Contrary to the Major report on Alberta MLA pensions, a defined benefit plan is not the way to go
By Mark Milke : Pay and pensions are always no-win minefields for politicians, but here’s the problem when anyone thinks about that issue in isolation: it misses the massive price tag that exists for the entire public sector, of which political compensation, transition allowances and retirement benefits are only one component.
Politicians are part of a much larger public sector and the debate should always focus on what governments should or should not do (and from which the size of the public sector then flows); what is affordable for taxpayers; and private and public sector comparisons.
Defined benefits plan cancelled by Klein
In his recently-released report on political pay and pensions in Alberta, former Supreme Court Justice John Major recommended that Alberta reinstate the defined benefit pension plan for MLAs. (Defined benefit plans guarantee retirement benefits and are calculated based on years of service and salary earned.)
That plan was cancelled by Premier Ralph Klein before the 1993 election. Sometime later, MLAs were given a transition allowance; they also now receive matching contributions to their RRSPs. The transition allowances, or at least the size of them, are controversial to say the least.
Defined benefit pension plans are problematic. The public sector plans in the United States have been found to have massive unfunded liabilities resulting not only from a change in economic conditions but because earlier actuarial assumptions were too optimistic. That, and rather generous provisions in the plans themselves.

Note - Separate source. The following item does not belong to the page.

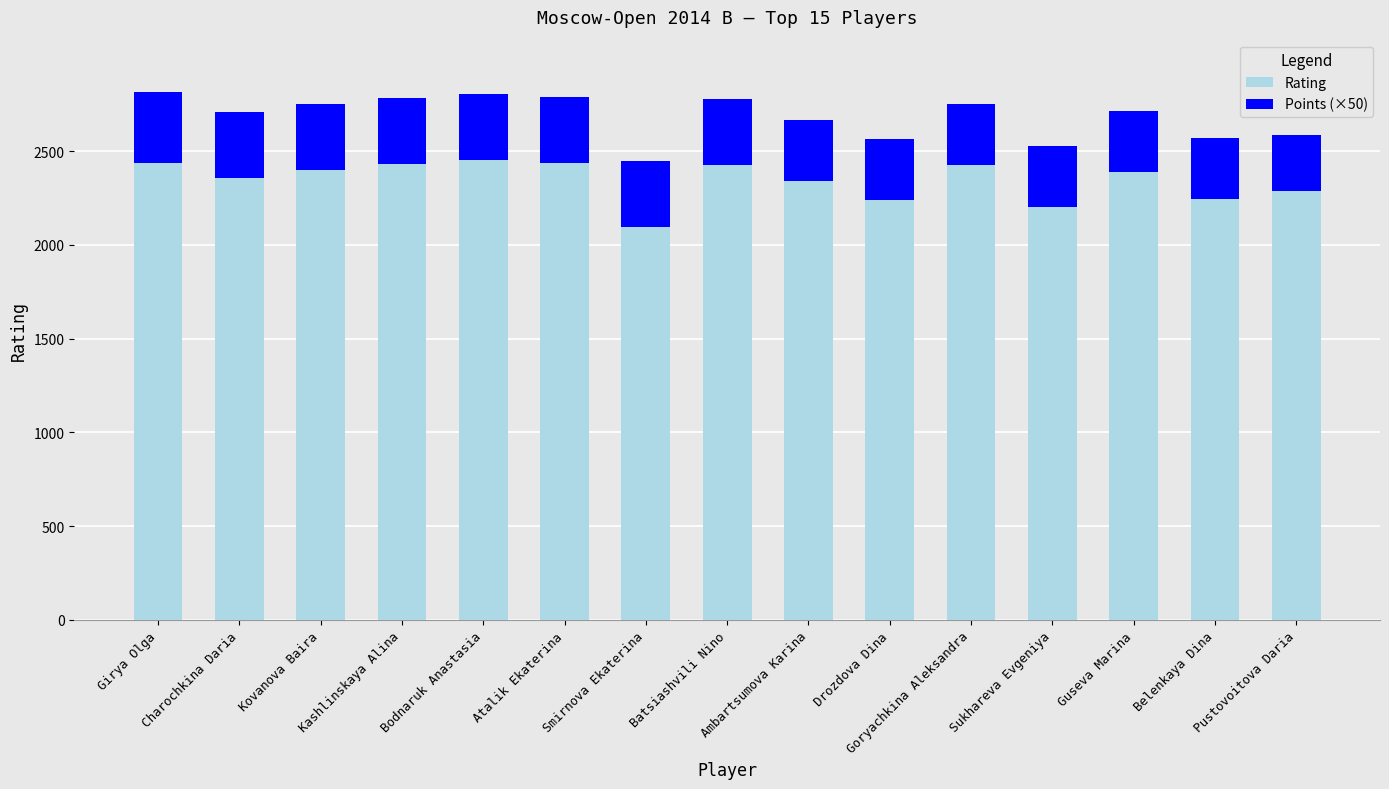

What is the total value across all series at Goryachkina Aleksandra?

2753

Estimates on unfunded liabilities at the state level alone range from $3.01 trillion (from economist Andrew Biggs) to $3.23 trillion (from Robert Novy-Marx and Joshua Rauh). Problematically, when public sector defined benefit plans have liabilities, it is taxpayers who most often pay.
In Alberta, taxpayers alone are now liable for just over $10.1 billion in various public sector pension liabilities. The most expensive chunk of that is the pre-1992 portion of the Alberta Teachers’ Pension plan.

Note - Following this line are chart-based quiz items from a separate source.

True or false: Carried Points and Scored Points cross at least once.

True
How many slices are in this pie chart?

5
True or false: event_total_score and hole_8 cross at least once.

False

That liability, for which taxpayers are solely responsible, is $7.4 billion. In addition, the liability for post-1992 teachers’ pensions is $484 million. Combined, that represents 77.5 per cent of all pension liabilities faced by the provincial government. The remaining liabilities amount to just over $2.2 billion, of which pre-1993 MLA pension liabilities are $42 million – or four-tenths of one per cent of the total liability “bill.”
Had MLAs retained their pension plan after 1993, that $42-million liability would be higher. However, even if it were triple what it is today, it would still be a small portion of what taxpayers face because of defined benefit plans in the public sector.

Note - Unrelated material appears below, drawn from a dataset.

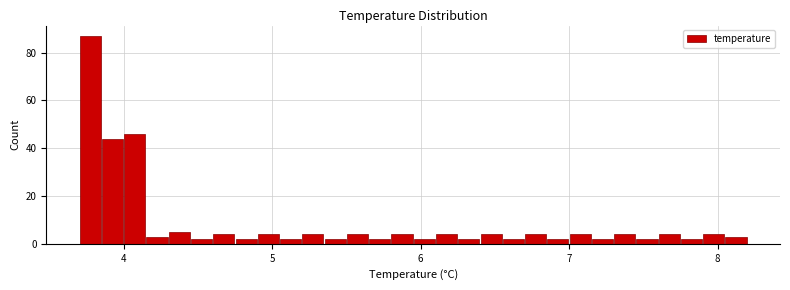

Around what value on the x-axis is the tallest bar? Give the approximate position of its centre, as read against the axis.

3.8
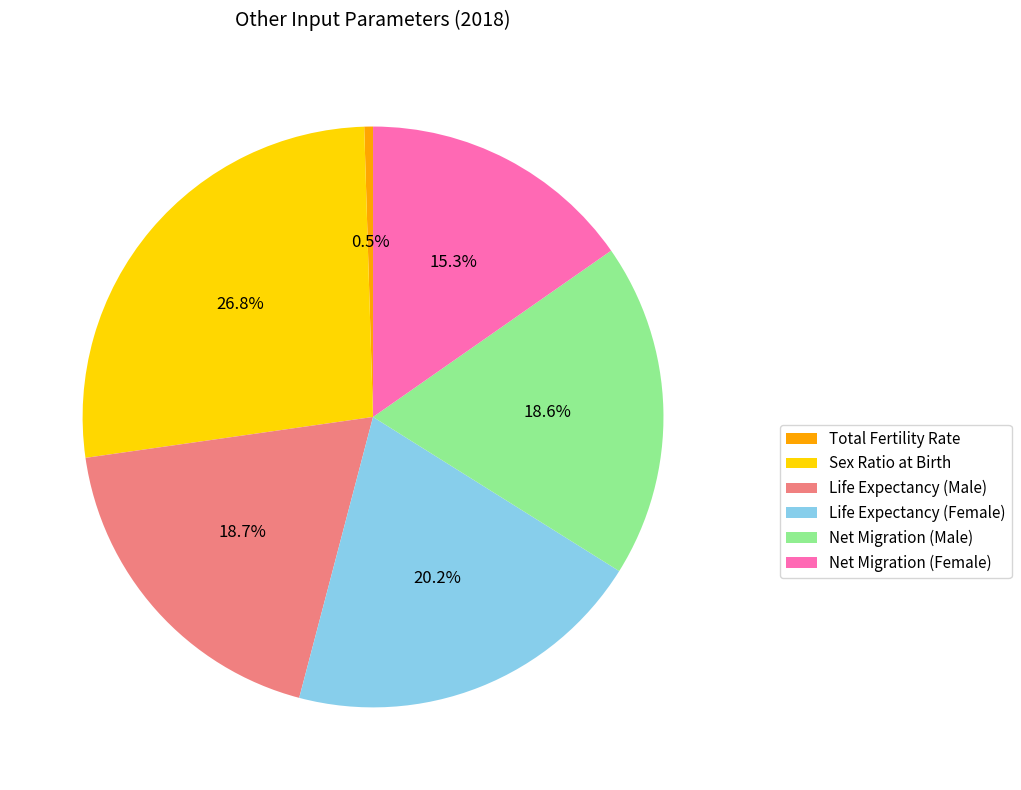

To the nearest percent, what is the average slice percentage?

17%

As for the transition allowances paid to defeated or retiring Alberta MLAs, the cost of which was $14.8 million, that is equivalent to less than two-tenths of one per cent of all pension liabilities. I’m not suggesting reform of transition allowances is not desirable – it is – but the big elephant in the room is the much larger liability in total public sector pension liabilities.
By way of comparison, defined benefit plans have been declining in the private sector for some time. The nationwide numbers show private sector membership in defined benefit plans peaked in 1990 at just over 2.4 million members; it has since declined to under 1.7 million members as of 2010.
An increasing number of companies, insofar as they offer a pension plan at all, offer defined contribution plans where the employer will match an employee contribution to a pension plan but set level of benefits are not guaranteed in retirement. Many companies (and the Saskatchewan NDP government in the 1970s) moved in this direction to avoid the “GM legacy” effect: lots of promises, but not enough cash in the retirement accounts decades later.
In contrast to the private sector, the number of public sector employees in defined benefit plans has increased significantly since 1974. The number of public sector employees in a defined benefit plan reached a new high as of 2010, with more than three-million members. That was double the roughly 1.5 million public sector members enrolled in 1974.
Major report focus too narrow
The Major report was 330 pages long and its sole focus was MLAs. That is not his fault; that’s what Premier Alison Redford asked him to investigate. The provincial government should have assigned – and still can – the commission a more significant topic to review of the entire public sector pension issue, just as New Brunswick’s Progressive Conservative government did last year.
On the specific issue of MLA pensions, matching amounts for MLA contributions and transition allowances, albeit made more modest in the latter case, are preferable to defined benefit plans. Defined contribution plans and transition allowances create no unfunded liabilities. Defined benefit plans do. And the taxpayer price tag for any liabilities there – over $10-billion in just Alberta alone – are not cheap.